Incidentally, the term “tuneup” is meaningless nowadays since it is non-specific and can mean different things to different people. I would suggest that you ask the dealership service people to give you a list of what is included in that service. My best guess is that, in addition to the spark plugs, the service also includes an oil change, a new air filter, a new fuel filter, and perhaps also service on your cooling system.

This also raises an important question regarding the maintenance of your vehicle. Are you up to date with the maintenance schedule that was provided by Mazda? I am not referring to a schedule provided by the dealership, but instead, the one that is contained in one of the booklets that came with the car.

Unless you are up to date with maintenance in terms of both your vehicle’s odometer mileage and also elapsed time, then you are drastically shortening the service life of the vehicle and are potentially setting yourself up for more repair costs than if the vehicle was maintained properly.

As far as maintenance, I keep the oil changed every 6000 miles (using synthetic). I check the air filter every few oil changes. I keep the tires properly inflated. I make sure the coolant level is ok. Other than that, I must admit, I don’t really do anything. I guess I should bring it in to have it serviced to do all the other little things that are recommended.

Cabin filters (HEPA) can be costly,check if they are on the list so you wont be suprised.

One of the items Mazda doesn’t mention is condition of ATF fluid. Mine was not good at 65K, when I realized that the ATF fluid service was no where on the maintenance schedule. I had a pan drop and filter change done, did so at 90K, and will keep to a 30K interval schedule. It seems my driving, which includes some use with a 3K gross weight trailer, caused the ATF to turn brown and not stay red. Have yours checked and changed if you haven’t already.

I have had no pinging and have 110K on the car right now. The every 60K plug change out seems to be fine for me. I have to change air filters every 20K miles, due to dust and dirt in my area.

Otherwise, I follow the maintenance schedule for normal service for all other items. The MPV is doing fine, and I am disappointed my next mini-van cannot be the MPV, since the model is off the market today.

Your coolant level may be fine, but the coolant is long overdue for replacement, and your fuel filter is also overdue for replacement.

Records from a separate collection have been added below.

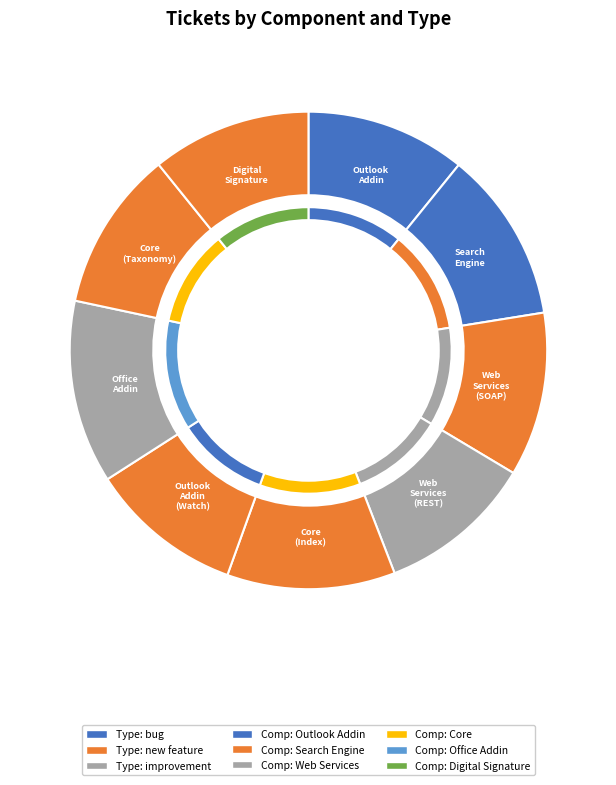

Is Repeatedly performing a full-text search the majority of the pie?

No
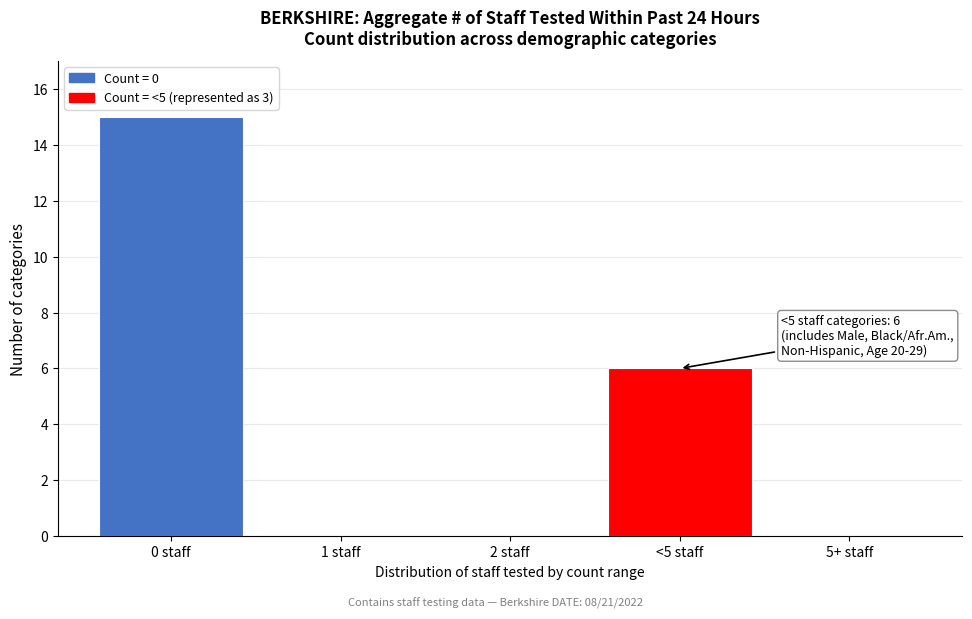

Reading right to left, transcribe all the data shown in this chart.

5+ staff=0	<5 staff=6	2 staff=0	1 staff=0	0 staff=15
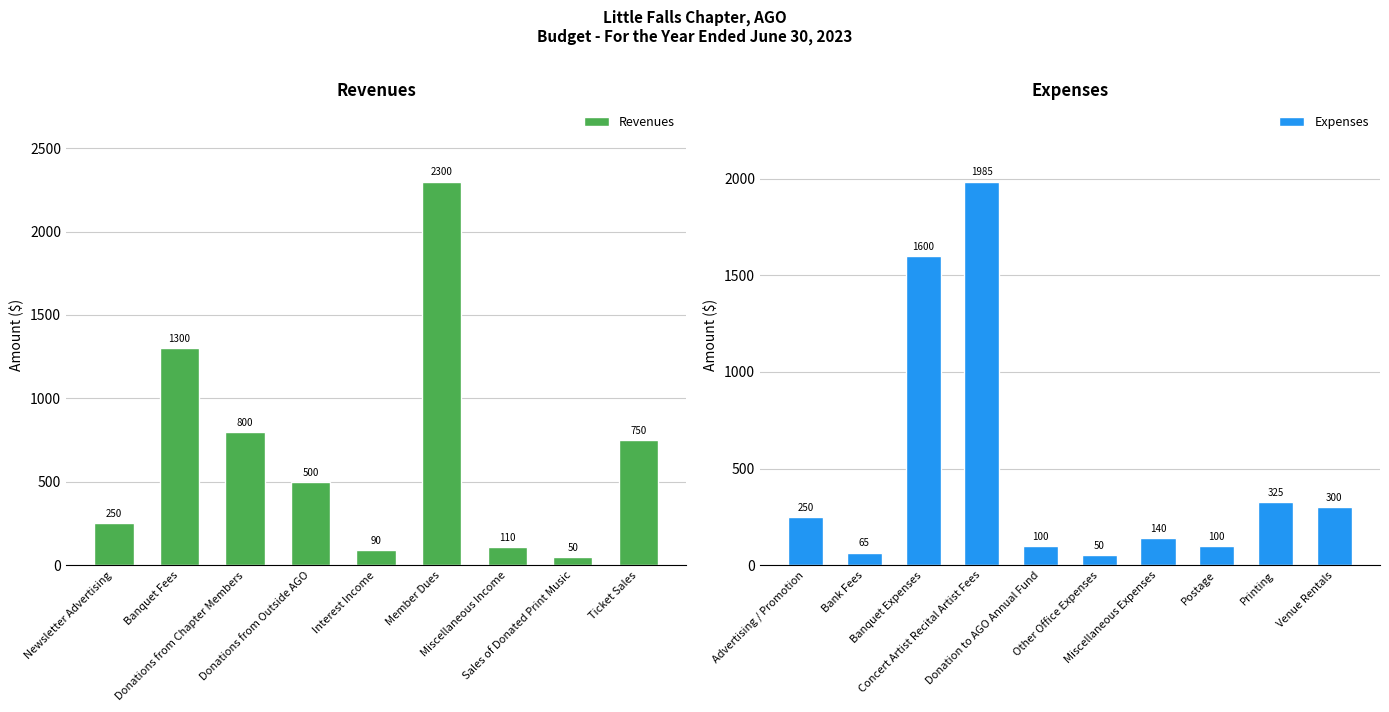

What is the change in value from Newsletter Advertising to Donations from Chapter Members?

+550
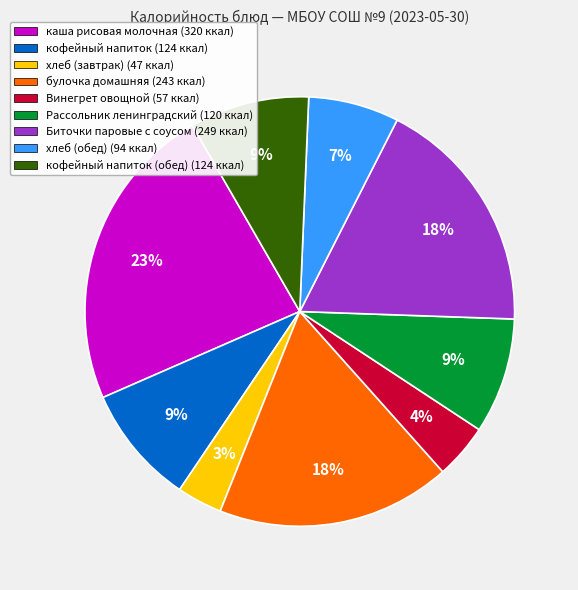

Does any single category account for the majority?

No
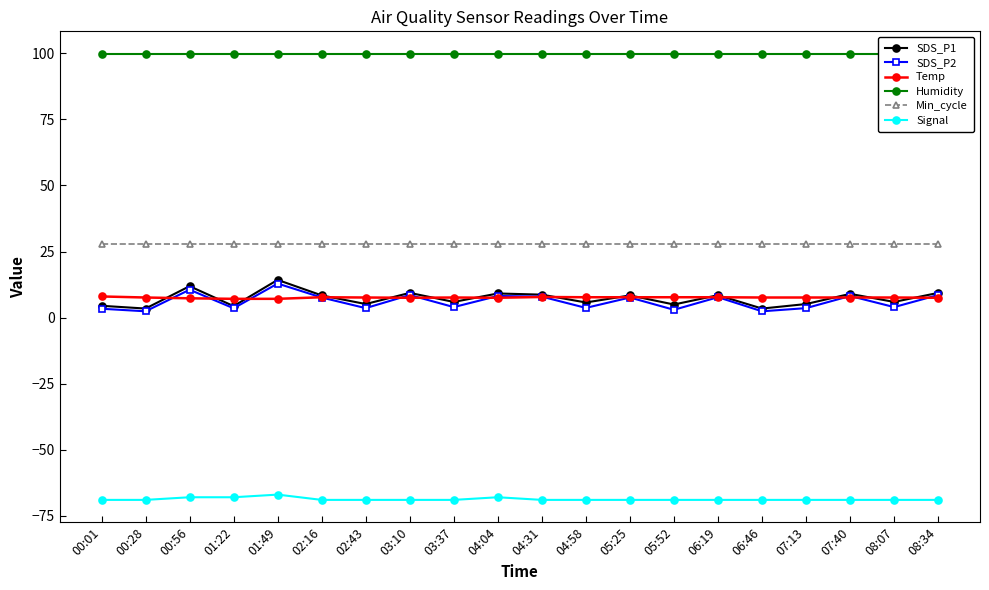

What is the label of the 3rd point from the right?

07:40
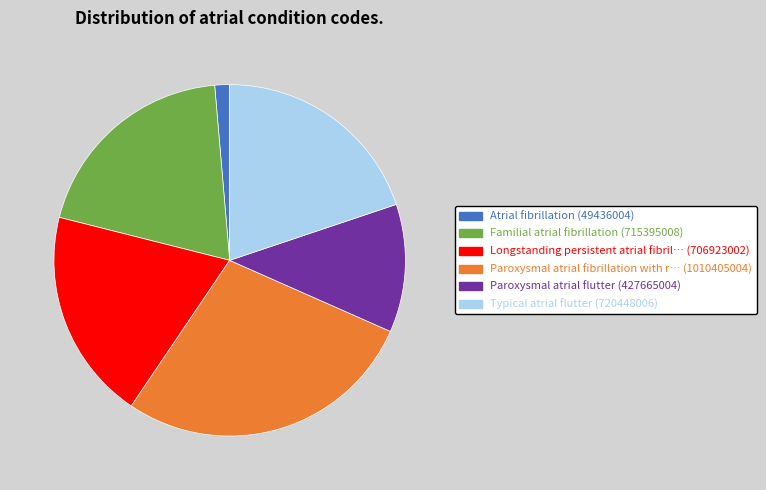

Is there any slice that represents more than half of the pie?

No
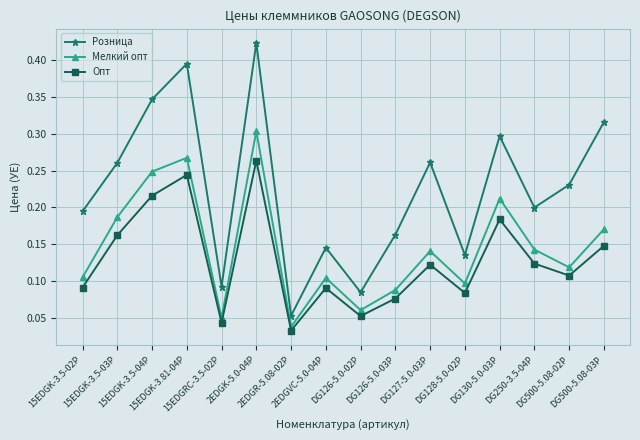

How many data points does each series have?

16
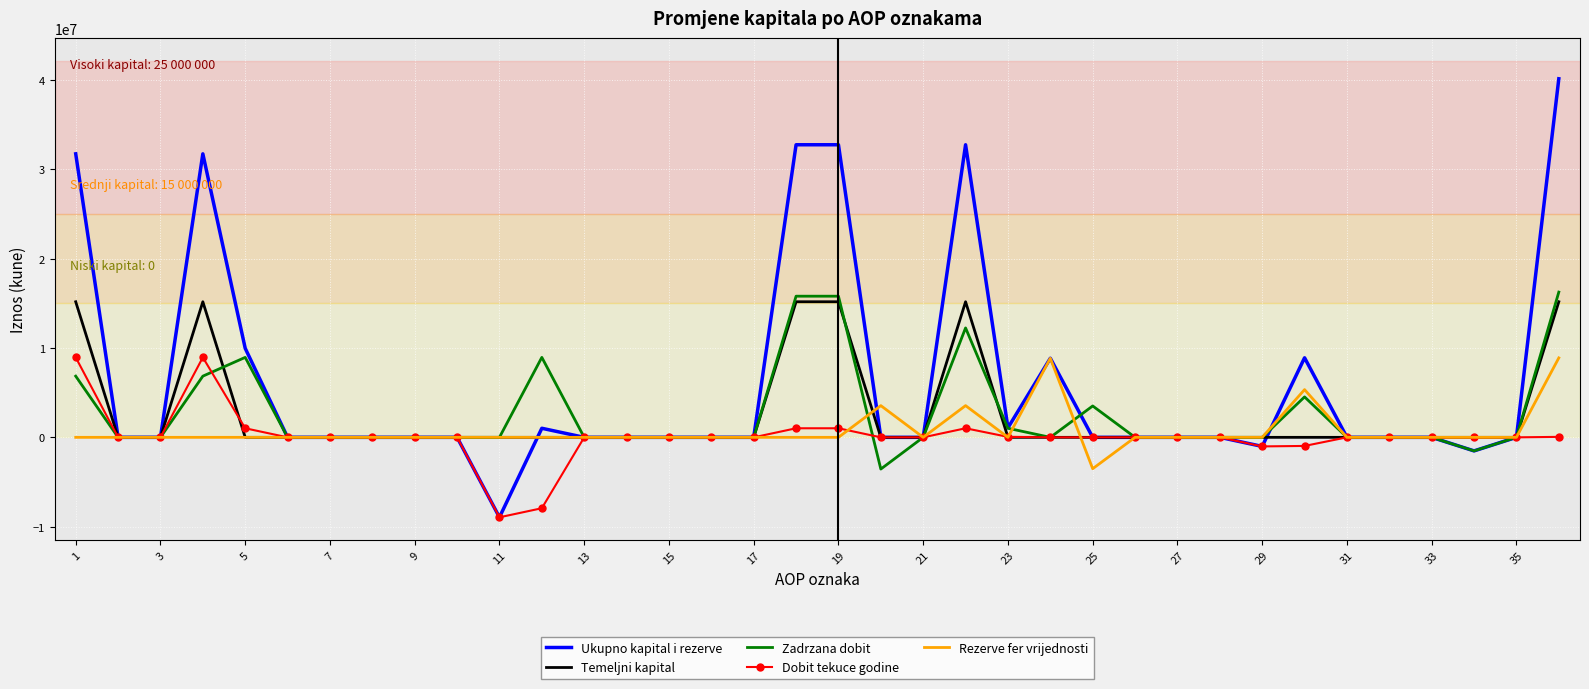

Which series has the largest range (max minus min)?

Ukupno kapital i rezerve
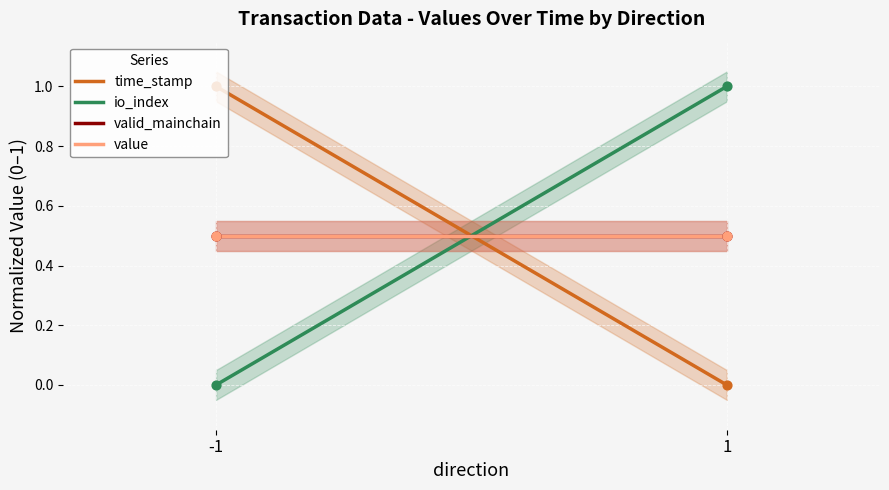

Which series has the widest spread of Y values?

time_stamp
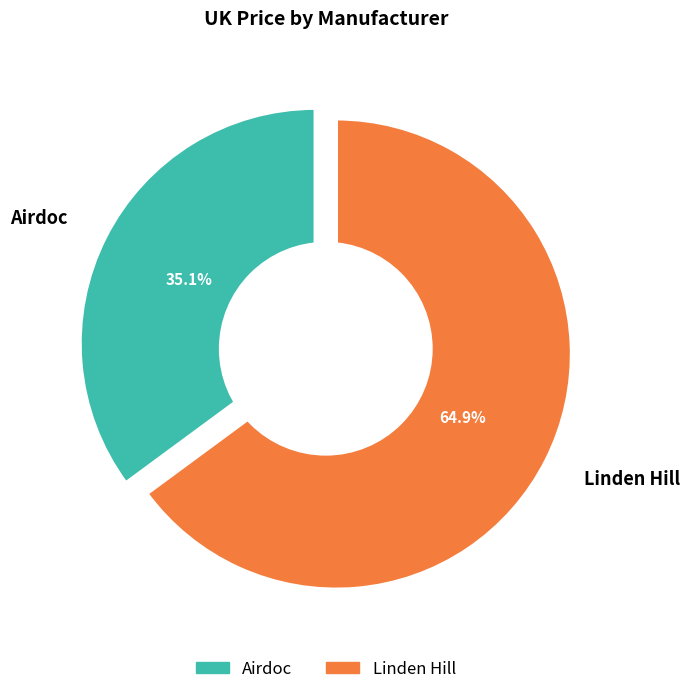

Is it true that Airdoc is 24% of the pie?

False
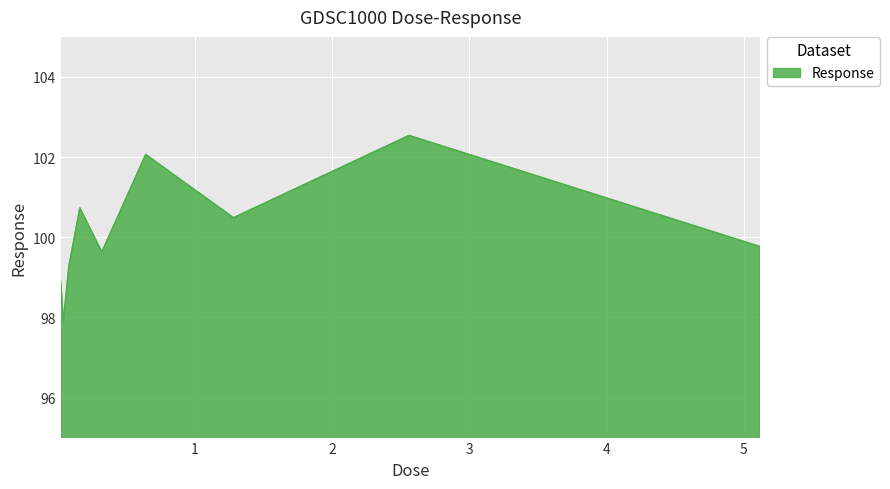

How many values are below 99?

2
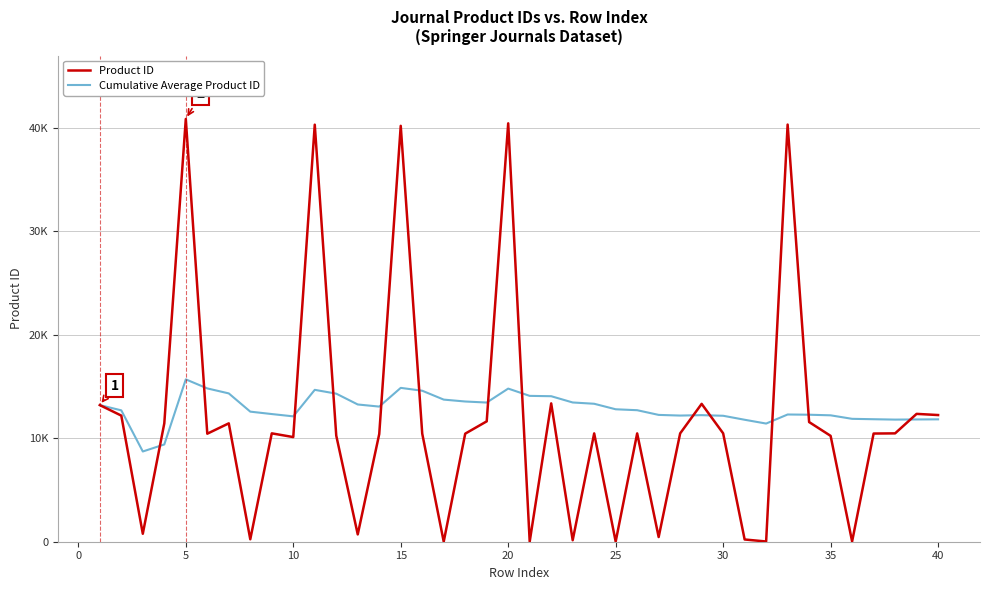

Which series has the largest total across all categories?

Cumulative Average Product ID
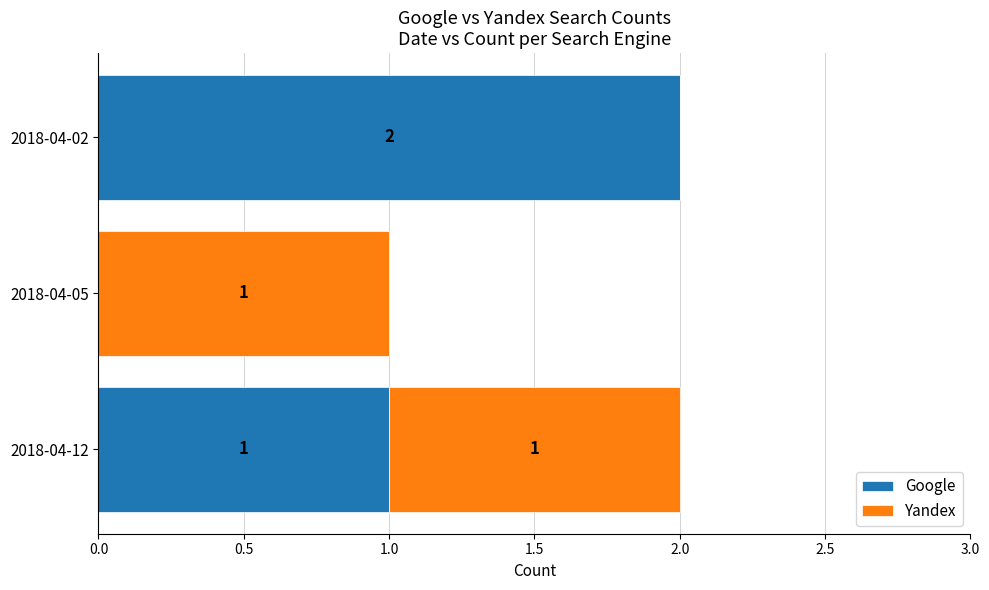

At which label is Google closest to 1?

2018-04-12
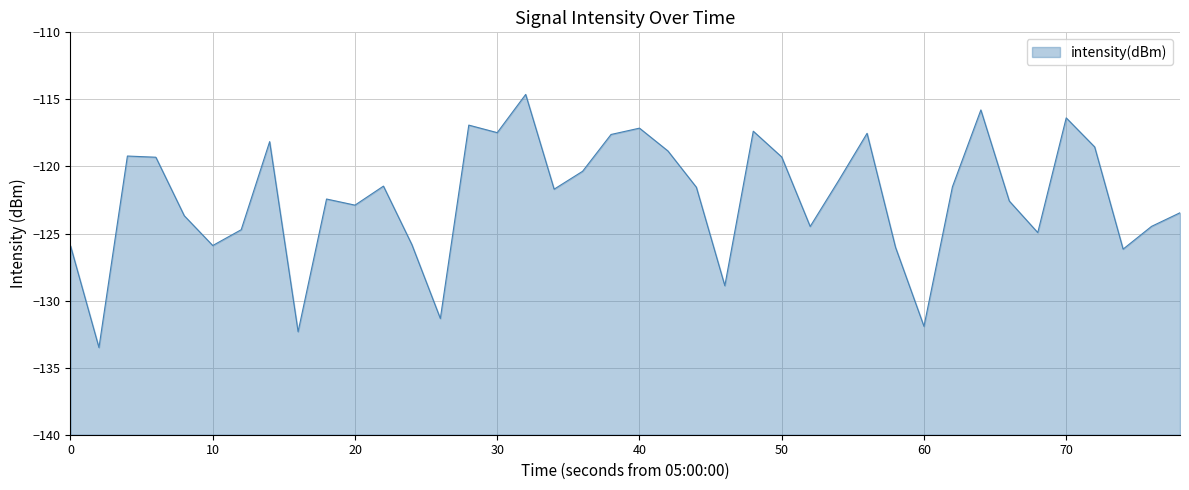

What is the minimum value shown in the chart?

-133.5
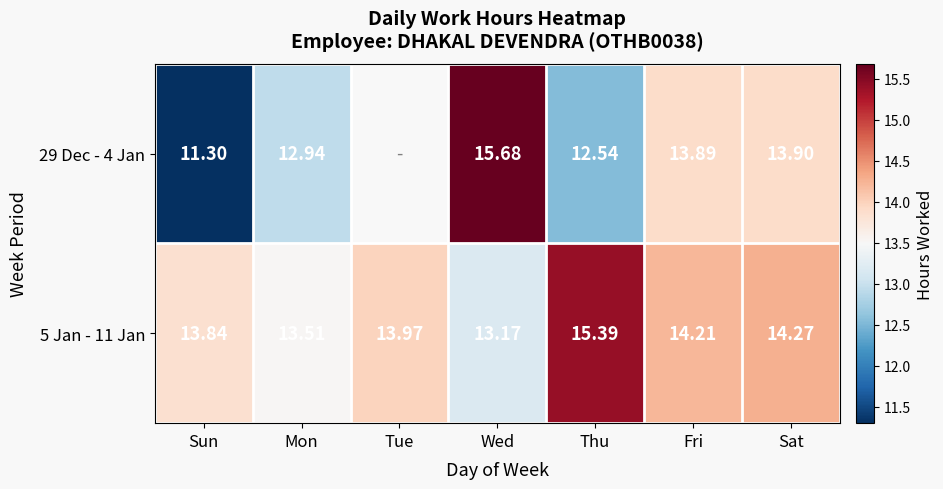

Is it true that 5 Jan - 11 Jan equals 23.2 at Sat?

False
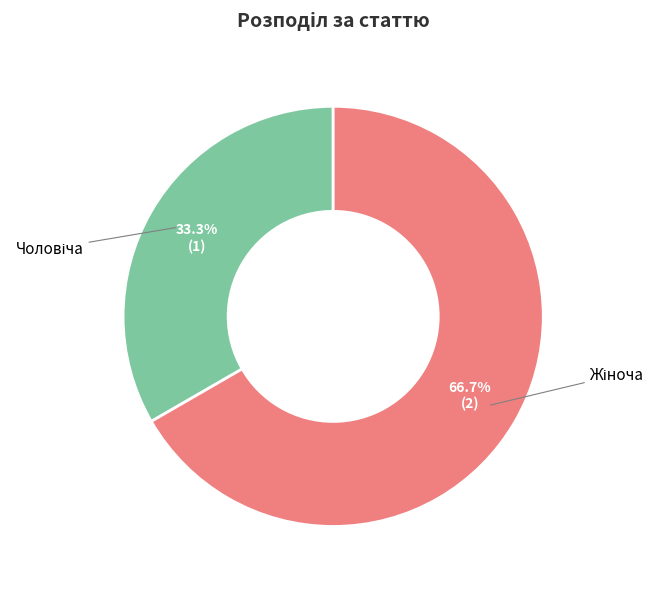

Does any single category account for the majority?

Yes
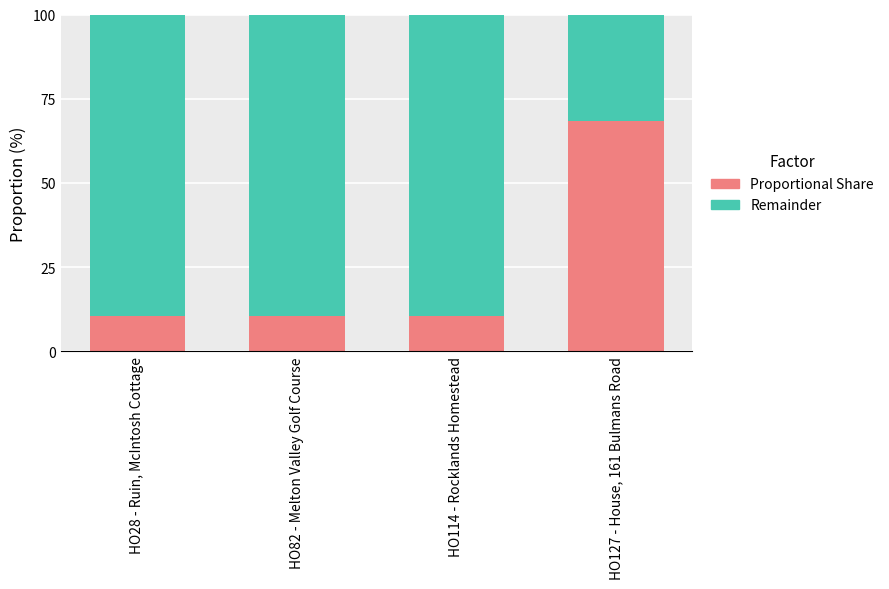

What is the minimum value for Proportional Share?

10.5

When a fuel filter is kept in place for too long, it eventually weakens the fuel pump and leads to early failure of the fuel pump.

While I can’t say for sure regarding Mazdas, I know that some other Japanese auto manufacturers specify replacement of the brake fluid by 60k–at the most. Old brake fluid frequently contains a lot of water, due to its hygroscopic nature, and brake fluid that contains water will actually BOIL when the brakes get really hot–as on a long downgrade. This is the cause of many cases of brake failure. When your brakes fail, it can really ruin your day, week, month, etc.

It sounds to me like you have not followed the maintenance schedule that came with your vehicle, and this is definitely a situation of “penny wise and dollar foolish”.